All shingles virus infections are chronic. There is no means for ridding the body of the virus. Acyclovir or valacyclovir can suppress the virus and prevent a reactivation from occurring, but cannot clear the infection.
What is the recommended dose for ibrutinib? Is there a relationship to a patient’s weight and the appropriate number of pills?
The approved dose for ibrutinib is 420 mg daily. We have some data suggesting it be necessary to have a dose of at least 2.5 mg/kg/day. Some toxicities do appear to be dose related, so it is possible in smaller patients to decrease the dose and diminish the toxicities, without losing efficacy.

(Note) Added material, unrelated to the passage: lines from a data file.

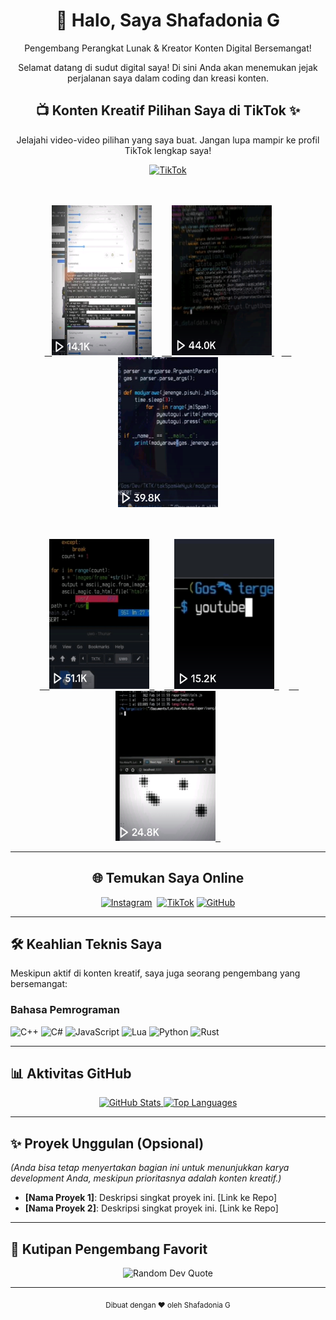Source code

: <div align="center">
  <h1>👋 Halo, Saya Shafadonia G</h1>
  <p>Pengembang Perangkat Lunak & Kreator Konten Digital Bersemangat!</p>
  <p>Selamat datang di sudut digital saya! Di sini Anda akan menemukan jejak perjalanan saya dalam coding dan kreasi konten.</p>
</div>

<div align="center">
  <h2>📺 Konten Kreatif Pilihan Saya di TikTok ✨</h2>
  <p>Jelajahi video-video pilihan yang saya buat. Jangan lupa mampir ke profil TikTok lengkap saya!</p>
  
  [![TikTok](https://img.shields.io/badge/Kunjungi_TikTok-%23000000.svg?style=for-the-badge&logo=TikTok&logoColor=white)](https://tiktok.com/@emohmendem)
  
  <br/><br/> <a href="https://www.tiktok.com/@emohmendem/video/7210229059475852549?is_from_webapp=1&sender_device=pc&web_id=7205800741654627841">
    <img src="https://github.com/gendonholaholo/gendonholaholo/blob/main/tmbnl/20230902_023319.png" width="160" height="240" alt="TikTok Content 1">
  </a> &nbsp;  <a href="https://www.tiktok.com/@emohmendem/video/7205504474528386330?is_from_webapp=1&sender_device=pc&web_id=7205800741654627841">
    <img src="https://github.com/gendonholaholo/gendonholaholo/blob/main/tmbnl/20230902_023356.png" width="160" height="240" alt="TikTok Content 2">
  </a> &nbsp;
  <a href="https://www.tiktok.com/@emohmendem/video/7203668840461438235?is_from_webapp=1&sender_device=pc&web_id=7205800741654627841">
    <img src="https://github.com/gendonholaholo/gendonholaholo/blob/main/tmbnl/20230902_023437.png" width="160" height="240" alt="TikTok Content 3">
  </a>
  
  <br/><br/>  <a href="https://www.tiktok.com/@emohmendem/video/7201502947996486938?is_from_webapp=1&sender_device=pc&web_id=7205800741654627841">
    <img src="https://github.com/gendonholaholo/gendonholaholo/blob/main/tmbnl/20230902_023511.png" width="160" height="240" alt="TikTok Content 4">
  </a> &nbsp;
  <a href="https://www.tiktok.com/@emohmendem/video/7200594698132589850?is_from_webapp=1&sender_device=pc&web_id=7205800741654627841">
    <img src="https://github.com/gendonholaholo/gendonholaholo/blob/main/tmbnl/20230902_023558.png" width="160" height="240" alt="TikTok Content 5">
  </a> &nbsp;
  <a href="https://www.tiktok.com/@emohmendem/video/7199945931578445083?is_from_webapp=1&sender_device=pc&web_id=7205800741654627841">
    <img src="https://github.com/gendonholaholo/gendonholaholo/blob/main/tmbnl/20230902_023616.png" width="160" height="240" alt="TikTok Content 6">
  </a>
  
</div>

---

<div align="center">
  <h2>🌐 Temukan Saya Online</h2>
  
  [![Instagram](https://img.shields.io/badge/Instagram-%23E4405F.svg?logo=Instagram&logoColor=white)](https://instagram.com/shafadonia) 
  [![TikTok](https://img.shields.io/badge/TikTok-%23000000.svg?logo=TikTok&logoColor=white)](https://tiktok.com/@emohmendem) [![GitHub](https://img.shields.io/badge/GitHub-100000?style=for-the-badge&logo=github&logoColor=white)](https://github.com/gendonholaholo)
  
</div>

---

## 🛠️ Keahlian Teknis Saya

Meskipun aktif di konten kreatif, saya juga seorang pengembang yang bersemangat:

### Bahasa Pemrograman
![C++](https://img.shields.io/badge/c++-%2300599C.svg?style=for-the-badge&logo=c%2B%2B&logoColor=white)
![C#](https://img.shields.io/badge/c%23-%23239120.svg?style=for-the-badge&logo=c-sharp&logoColor=white)
![JavaScript](https://img.shields.io/badge/javascript-%23323330.svg?style=for-the-badge&logo=javascript&logoColor=%23F7DF1E)
![Lua](https://img.shields.io/badge/lua-%232C2D72.svg?style=for-the-badge&logo=lua&logoColor=white)
![Python](https://img.shields.io/badge/python-3670A0?style=for-the-badge&logo=python&logoColor=ffdd54)
![Rust](https://img.shields.io/badge/rust-%23000000.svg?style=for-the-badge&logo=rust&logoColor=white)

---

## 📊 Aktivitas GitHub

<div align="center">
  <a href="https://github.com/gendonholaholo">
    <img src="https://github-readme-stats.vercel.app/api?username=gendonholaholo&show_icons=true&theme=radical&hide_border=false&count_private=true" alt="GitHub Stats">
  </a>
  <a href="https://github.com/gendonholaholo">
    <img src="https://github-readme-stats.vercel.app/api/top-langs/?username=gendonholaholo&theme=radical&hide_border=false&include_all_commits=false&count_private=false&layout=compact" alt="Top Languages">
  </a>
</div>

---

## ✨ Proyek Unggulan (Opsional)

*(Anda bisa tetap menyertakan bagian ini untuk menunjukkan karya development Anda, meskipun prioritasnya adalah konten kreatif.)*

-   **[Nama Proyek 1]**: Deskripsi singkat proyek ini. [Link ke Repo]
-   **[Nama Proyek 2]**: Deskripsi singkat proyek ini. [Link ke Repo]

---

## 💬 Kutipan Pengembang Favorit

<div align="center">
  <img src="https://quotes-github-readme.vercel.app/api?type=horizontal&theme=radical" alt="Random Dev Quote">
</div>

---

<div align="center">
  <sub>Dibuat dengan ❤️ oleh Shafadonia G</sub>
</div>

How many CLL/SLL patients are there in the US? My understanding is that even though they are the same cancer cell, most are diagnosed with one or the other, and not both.
CLL and SLL are the same disease and are considered one entity, CLL/SLL. The government’s statistics do separate them, but patients can present with one form and relapse with the other. Overall there are approximately 20,000 new cases of CLL/SLL in the United States each year.
I am taking ibrutinib and am doing very well. Is cosmetic surgery safe for me to consider? Also, are cosmetic fillers safe? I know that Botox is contraindicated for me because I also have Myasthenia Gravis, but will other fillers cause a problem?
Since ibrutinib does affect platelet function, it is necessary to hold the ibrutinib prior to and after any surgical procedures. Otherwise, there is no problem with cosmetic surgery.
Has the relevance of prognostic markers (e.g. FISH, IgHV) changed with the advent of new therapeutic approaches?
Yes, markedly. Many of the prognostic markers still predict time to treatment, but the response rates to the novel agents are not impacted by any prognostic marker. There are some prognostic markers that demonstrate differences with progression free survival with ibrutinib though, like deletion 17p.
With CLL cells occurring in various parts of the body, why is FCR, particularly, so hard on the bone marrow especially (‘myelosuppressive’)?
FCR is particularly hard on the bone marrow, because the bone marrow and CLL cells are very similar biologically. Therefore, the biology that enables FCR to work so well on CLL cells is present in the bone marrow cells and results in them being sensitive.
After having all the usual tests for CLL, including IgHV mutated versus unmutated, followed by a FISH test; why is it then necessary to have a bone marrow biopsy? What exact extra information could be provided that would determine the type of treatment?
It is often not necessary to have a bone marrow biopsy. The only reason to perform a bone marrow biopsy would be if it were able to provide any information that would change clinical decision-making. At diagnosis, this is unlikely, but when treatment is required, it may help differentiate causes of low blood counts.
Richard Furman, MD is Director of the CLL Research Center at Weill Cornell Medical College and a member of the Lymphoma/Myeloma Service in the Division of Hematology/Oncology. He is a member of the Medical Advisory Board for the CLL Society.